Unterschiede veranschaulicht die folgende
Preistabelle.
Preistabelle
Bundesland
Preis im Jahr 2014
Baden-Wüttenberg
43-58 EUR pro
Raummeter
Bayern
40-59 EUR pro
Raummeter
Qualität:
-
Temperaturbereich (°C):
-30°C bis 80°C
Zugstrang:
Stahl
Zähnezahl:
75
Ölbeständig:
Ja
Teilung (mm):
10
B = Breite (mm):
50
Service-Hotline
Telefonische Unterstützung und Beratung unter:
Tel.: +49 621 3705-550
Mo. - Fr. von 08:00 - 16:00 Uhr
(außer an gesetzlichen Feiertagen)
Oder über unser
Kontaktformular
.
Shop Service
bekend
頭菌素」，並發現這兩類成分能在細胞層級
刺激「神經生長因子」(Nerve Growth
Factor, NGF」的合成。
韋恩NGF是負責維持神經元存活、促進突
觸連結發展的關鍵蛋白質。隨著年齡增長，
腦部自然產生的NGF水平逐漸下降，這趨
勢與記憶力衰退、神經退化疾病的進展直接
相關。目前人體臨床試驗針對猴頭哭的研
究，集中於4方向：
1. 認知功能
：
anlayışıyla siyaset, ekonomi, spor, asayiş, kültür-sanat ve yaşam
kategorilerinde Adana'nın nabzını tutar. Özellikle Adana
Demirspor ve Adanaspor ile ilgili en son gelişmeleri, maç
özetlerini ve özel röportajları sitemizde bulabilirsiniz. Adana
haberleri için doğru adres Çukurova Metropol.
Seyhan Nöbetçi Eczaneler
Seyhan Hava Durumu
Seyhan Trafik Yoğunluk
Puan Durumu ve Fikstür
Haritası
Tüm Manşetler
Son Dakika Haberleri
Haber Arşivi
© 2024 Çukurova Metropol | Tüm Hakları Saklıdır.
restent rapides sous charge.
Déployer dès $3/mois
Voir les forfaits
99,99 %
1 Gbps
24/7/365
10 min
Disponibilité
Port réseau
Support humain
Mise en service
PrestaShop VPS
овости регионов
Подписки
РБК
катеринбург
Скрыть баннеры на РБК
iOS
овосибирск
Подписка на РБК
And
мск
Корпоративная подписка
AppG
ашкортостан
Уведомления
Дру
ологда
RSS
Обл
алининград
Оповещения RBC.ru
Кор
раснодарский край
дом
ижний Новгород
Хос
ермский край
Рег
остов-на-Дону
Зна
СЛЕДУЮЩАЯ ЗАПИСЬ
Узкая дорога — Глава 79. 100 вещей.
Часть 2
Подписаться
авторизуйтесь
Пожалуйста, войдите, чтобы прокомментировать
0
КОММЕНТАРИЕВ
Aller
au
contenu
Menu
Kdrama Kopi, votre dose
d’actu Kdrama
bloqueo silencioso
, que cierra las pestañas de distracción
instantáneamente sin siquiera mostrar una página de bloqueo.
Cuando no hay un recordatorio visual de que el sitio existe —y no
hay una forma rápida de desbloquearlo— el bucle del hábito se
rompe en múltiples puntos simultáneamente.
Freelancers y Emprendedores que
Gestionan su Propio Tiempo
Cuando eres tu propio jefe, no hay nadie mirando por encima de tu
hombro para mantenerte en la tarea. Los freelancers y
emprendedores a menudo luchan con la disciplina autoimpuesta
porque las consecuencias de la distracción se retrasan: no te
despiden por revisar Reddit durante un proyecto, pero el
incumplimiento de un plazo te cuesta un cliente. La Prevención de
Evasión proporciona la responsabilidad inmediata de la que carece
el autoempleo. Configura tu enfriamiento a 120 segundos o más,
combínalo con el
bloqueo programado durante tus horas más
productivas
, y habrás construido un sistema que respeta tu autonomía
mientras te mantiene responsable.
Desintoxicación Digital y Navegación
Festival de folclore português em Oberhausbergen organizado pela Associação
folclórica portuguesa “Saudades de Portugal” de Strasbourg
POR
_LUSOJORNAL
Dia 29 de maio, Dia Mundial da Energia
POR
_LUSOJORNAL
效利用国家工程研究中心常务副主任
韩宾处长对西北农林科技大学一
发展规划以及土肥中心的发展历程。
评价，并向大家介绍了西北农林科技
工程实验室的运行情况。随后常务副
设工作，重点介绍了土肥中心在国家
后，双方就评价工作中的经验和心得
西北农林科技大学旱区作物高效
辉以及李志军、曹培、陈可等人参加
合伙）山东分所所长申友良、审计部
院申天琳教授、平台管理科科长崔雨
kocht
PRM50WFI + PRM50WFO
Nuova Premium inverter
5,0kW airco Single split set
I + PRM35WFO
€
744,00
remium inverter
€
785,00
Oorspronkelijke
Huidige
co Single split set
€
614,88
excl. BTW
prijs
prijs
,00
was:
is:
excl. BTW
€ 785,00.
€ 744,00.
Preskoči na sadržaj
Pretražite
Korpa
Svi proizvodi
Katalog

▬▬▬▬▬▬

• **JOB**
Copy each entry above exactly, leaving nothing out.

• **ANSWER SPACE**
Unterschiede veranschaulicht die folgende
Preistabelle.
Preistabelle
Bundesland
Preis im Jahr 2014
Baden-Wüttenberg
43-58 EUR pro
Raummeter
Bayern
40-59 EUR pro
Raummeter
Qualität:
-
Temperaturbereich (°C):
-30°C bis 80°C
Zugstrang:
Stahl
Zähnezahl:
75
Ölbeständig:
Ja
Teilung (mm):
10
B = Breite (mm):
50
Service-Hotline
Telefonische Unterstützung und Beratung unter:
Tel.: +49 621 3705-550
Mo. - Fr. von 08:00 - 16:00 Uhr
(außer an gesetzlichen Feiertagen)
Oder über unser
Kontaktformular
.
Shop Service
bekend
頭菌素」，並發現這兩類成分能在細胞層級
刺激「神經生長因子」(Nerve Growth
Factor, NGF」的合成。
韋恩NGF是負責維持神經元存活、促進突
觸連結發展的關鍵蛋白質。隨著年齡增長，
腦部自然產生的NGF水平逐漸下降，這趨
勢與記憶力衰退、神經退化疾病的進展直接
相關。目前人體臨床試驗針對猴頭哭的研
究，集中於4方向：
1. 認知功能
：
anlayışıyla siyaset, ekonomi, spor, asayiş, kültür-sanat ve yaşam
kategorilerinde Adana'nın nabzını tutar. Özellikle Adana
Demirspor ve Adanaspor ile ilgili en son gelişmeleri, maç
özetlerini ve özel röportajları sitemizde bulabilirsiniz. Adana
haberleri için doğru adres Çukurova Metropol.
Seyhan Nöbetçi Eczaneler
Seyhan Hava Durumu
Seyhan Trafik Yoğunluk
Puan Durumu ve Fikstür
Haritası
Tüm Manşetler
Son Dakika Haberleri
Haber Arşivi
© 2024 Çukurova Metropol | Tüm Hakları Saklıdır.
restent rapides sous charge.
Déployer dès $3/mois
Voir les forfaits
99,99 %
1 Gbps
24/7/365
10 min
Disponibilité
Port réseau
Support humain
Mise en service
PrestaShop VPS
овости регионов
Подписки
РБК
катеринбург
Скрыть баннеры на РБК
iOS
овосибирск
Подписка на РБК
And
мск
Корпоративная подписка
AppG
ашкортостан
Уведомления
Дру
ологда
RSS
Обл
алининград
Оповещения RBC.ru
Кор
раснодарский край
дом
ижний Новгород
Хос
ермский край
Рег
остов-на-Дону
Зна
СЛЕДУЮЩАЯ ЗАПИСЬ
Узкая дорога — Глава 79. 100 вещей.
Часть 2
Подписаться
авторизуйтесь
Пожалуйста, войдите, чтобы прокомментировать
0
КОММЕНТАРИЕВ
Aller
au
contenu
Menu
Kdrama Kopi, votre dose
d’actu Kdrama
bloqueo silencioso
, que cierra las pestañas de distracción
instantáneamente sin siquiera mostrar una página de bloqueo.
Cuando no hay un recordatorio visual de que el sitio existe —y no
hay una forma rápida de desbloquearlo— el bucle del hábito se
rompe en múltiples puntos simultáneamente.
Freelancers y Emprendedores que
Gestionan su Propio Tiempo
Cuando eres tu propio jefe, no hay nadie mirando por encima de tu
hombro para mantenerte en la tarea. Los freelancers y
emprendedores a menudo luchan con la disciplina autoimpuesta
porque las consecuencias de la distracción se retrasan: no te
despiden por revisar Reddit durante un proyecto, pero el
incumplimiento de un plazo te cuesta un cliente. La Prevención de
Evasión proporciona la responsabilidad inmediata de la que carece
el autoempleo. Configura tu enfriamiento a 120 segundos o más,
combínalo con el
bloqueo programado durante tus horas más
productivas
, y habrás construido un sistema que respeta tu autonomía
mientras te mantiene responsable.
Desintoxicación Digital y Navegación
Festival de folclore português em Oberhausbergen organizado pela Associação
folclórica portuguesa “Saudades de Portugal” de Strasbourg
POR
_LUSOJORNAL
Dia 29 de maio, Dia Mundial da Energia
POR
_LUSOJORNAL
效利用国家工程研究中心常务副主任
韩宾处长对西北农林科技大学一
发展规划以及土肥中心的发展历程。
评价，并向大家介绍了西北农林科技
工程实验室的运行情况。随后常务副
设工作，重点介绍了土肥中心在国家
后，双方就评价工作中的经验和心得
西北农林科技大学旱区作物高效
辉以及李志军、曹培、陈可等人参加
合伙）山东分所所长申友良、审计部
院申天琳教授、平台管理科科长崔雨
kocht
PRM50WFI + PRM50WFO
Nuova Premium inverter
5,0kW airco Single split set
I + PRM35WFO
€
744,00
remium inverter
€
785,00
Oorspronkelijke
Huidige
co Single split set
€
614,88
excl. BTW
prijs
prijs
,00
was:
is:
excl. BTW
€ 785,00.
€ 744,00.
Preskoči na sadržaj
Pretražite
Korpa
Svi proizvodi
Katalog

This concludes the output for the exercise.